CHRONIQUE. Malgré son inefficacité, le protectionnisme séduit largement les votants. Bryan Caplan montre que l’irrationalité électorale, loin d’être accidentelle, est normale en démocratie. Pour être élus, les politiciens en tiennent compte
Un temps, je m’étais fixé une règle contraignante: ne lire que des livres d’auteurs déjà morts. L’idée étant que le temps sélectionne les livres qui méritent d’être lus et nous débarrasse des autres qui, malgré leur intérêt, finissent rapidement par être dépassés. Si un auteur contemporain est réellement digne d’intérêt, il le sera toujours dans vingt ans. Cette approche a eu pour conséquence que j’avais souvent l’impression perturbante, en lisant des livres anciens, d’y trouver des arguments d’une étonnante actualité. Comme si l’histoire se répétait sans cesse et que nous refusons d’en tirer des leçons. Parmi les auteurs dont la pertinence résiste au temps, l’économiste Frédéric Bastiat (1801-1850) tient une place centrale.
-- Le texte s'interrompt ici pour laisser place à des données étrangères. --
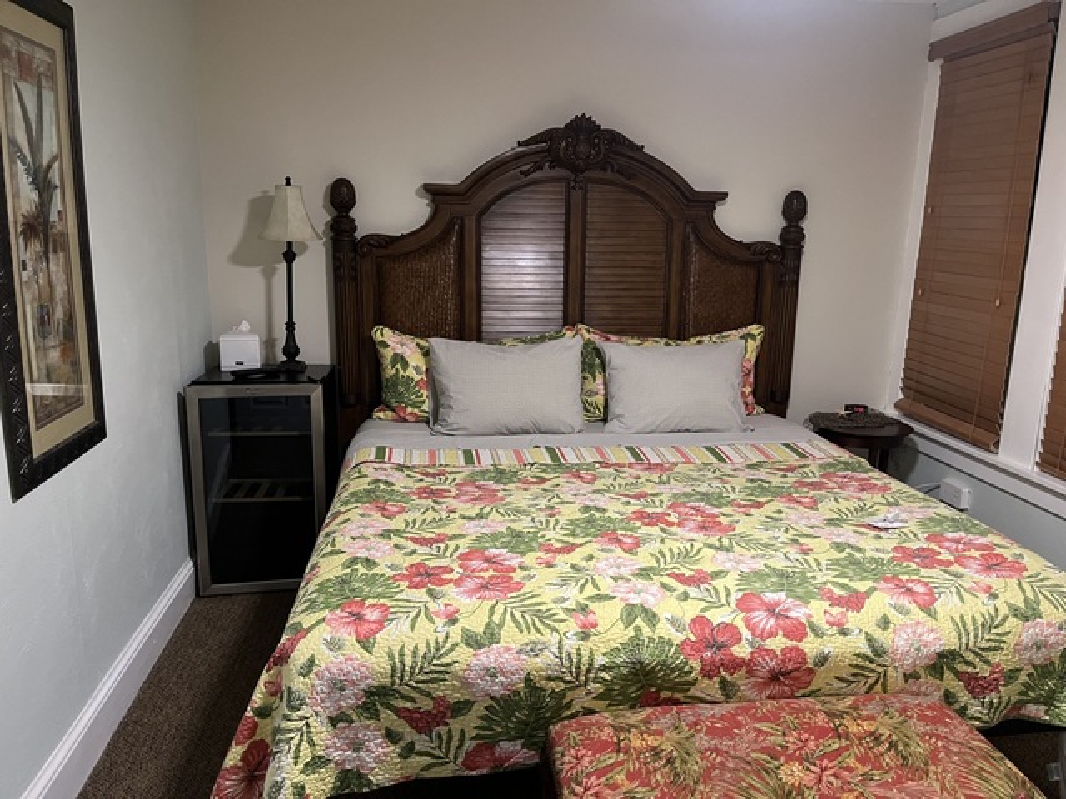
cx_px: 533
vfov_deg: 53.1
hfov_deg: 67.3
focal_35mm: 26
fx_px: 801
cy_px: 400
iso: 400
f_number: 1.6
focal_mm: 5.1
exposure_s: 1/60
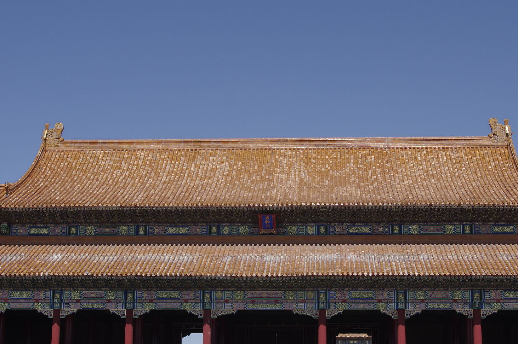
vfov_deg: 21.1
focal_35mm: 64
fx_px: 920
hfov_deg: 31.4
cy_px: 227
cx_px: 275
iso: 125
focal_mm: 26
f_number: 8
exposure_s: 1/500
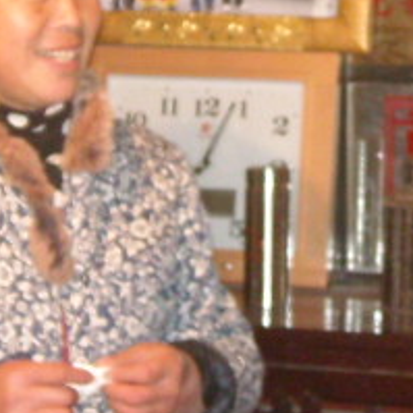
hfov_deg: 10.9
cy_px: 127
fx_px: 2146
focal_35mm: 159
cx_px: 428
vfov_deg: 11.0
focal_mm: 5.7
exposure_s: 1/60
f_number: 2.8
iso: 400
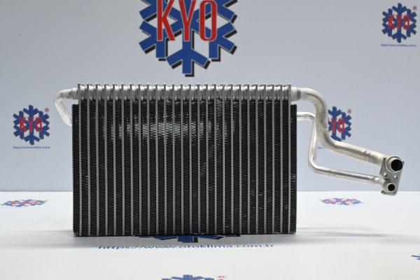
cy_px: 140
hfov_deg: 43.0
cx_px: 210
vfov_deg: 29.4
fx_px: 534
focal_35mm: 46
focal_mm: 30.5
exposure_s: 1/125
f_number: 4.8
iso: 1800
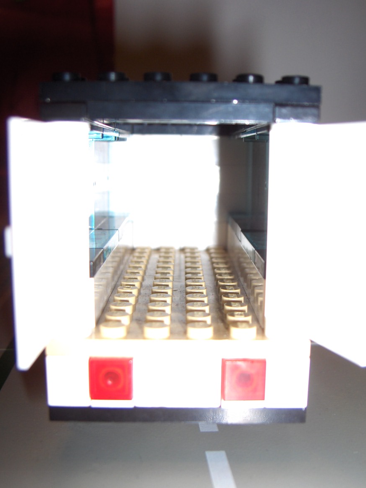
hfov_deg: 33.6
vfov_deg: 43.8
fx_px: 606
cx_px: 187
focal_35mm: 43
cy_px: 261
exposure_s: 1/60
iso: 100
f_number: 4.8
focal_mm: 8
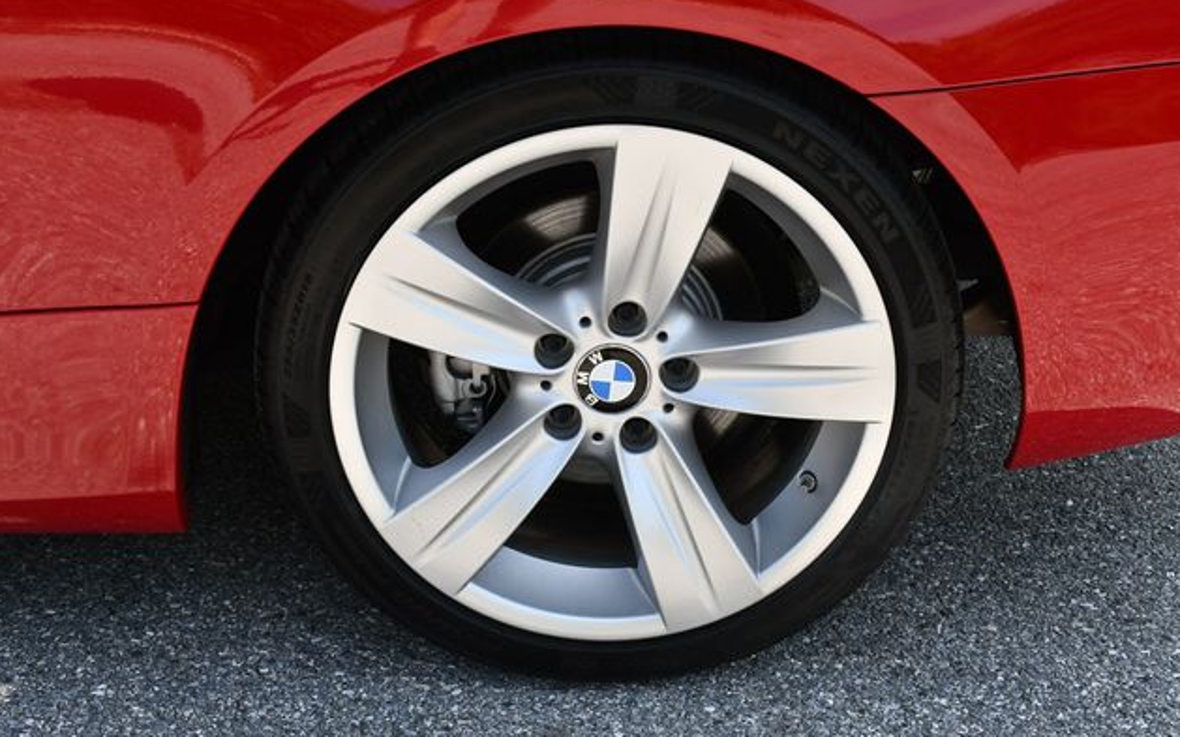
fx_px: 1736
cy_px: 362
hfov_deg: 37.5
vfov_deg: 24.0
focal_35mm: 54
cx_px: 593
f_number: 7.1
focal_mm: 26
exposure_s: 1/250
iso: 200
Bastiat s’intéressait déjà aux causes qui expliquent qu’une société prenne des décisions irrationnelles sur le plan économique. Il tentait de rendre son lecteur attentif au fait qu’«un acte n’engendre pas seulement un effet, mais une série d’effets. De ces effets, seul le premier est immédiat; il se manifeste simultanément avec sa cause, on le voit. Les autres ne se déroulent que successivement, on ne les voit pas.» Ainsi, appliquée aux tarifs douaniers, la démonstration est la suivante: quand Trump décide d’introduire de nouvelles barrières commerciales en argumentant qu’il veut protéger les Américains de la concurrence chinoise dans un secteur donné, c’est ce qu’on voit. Or, ces mesures auront des conséquences indirectes négatives, comme de l’inflation, ou encore des mesures de rétorsion du pays sanctionné. Ces mesures viendront toucher un secteur et des travailleurs qui n’avaient rien demandé. Au final, prise dans son ensemble, cette politique sera négative pour le pays. C’est ce qu’on ne voit pas.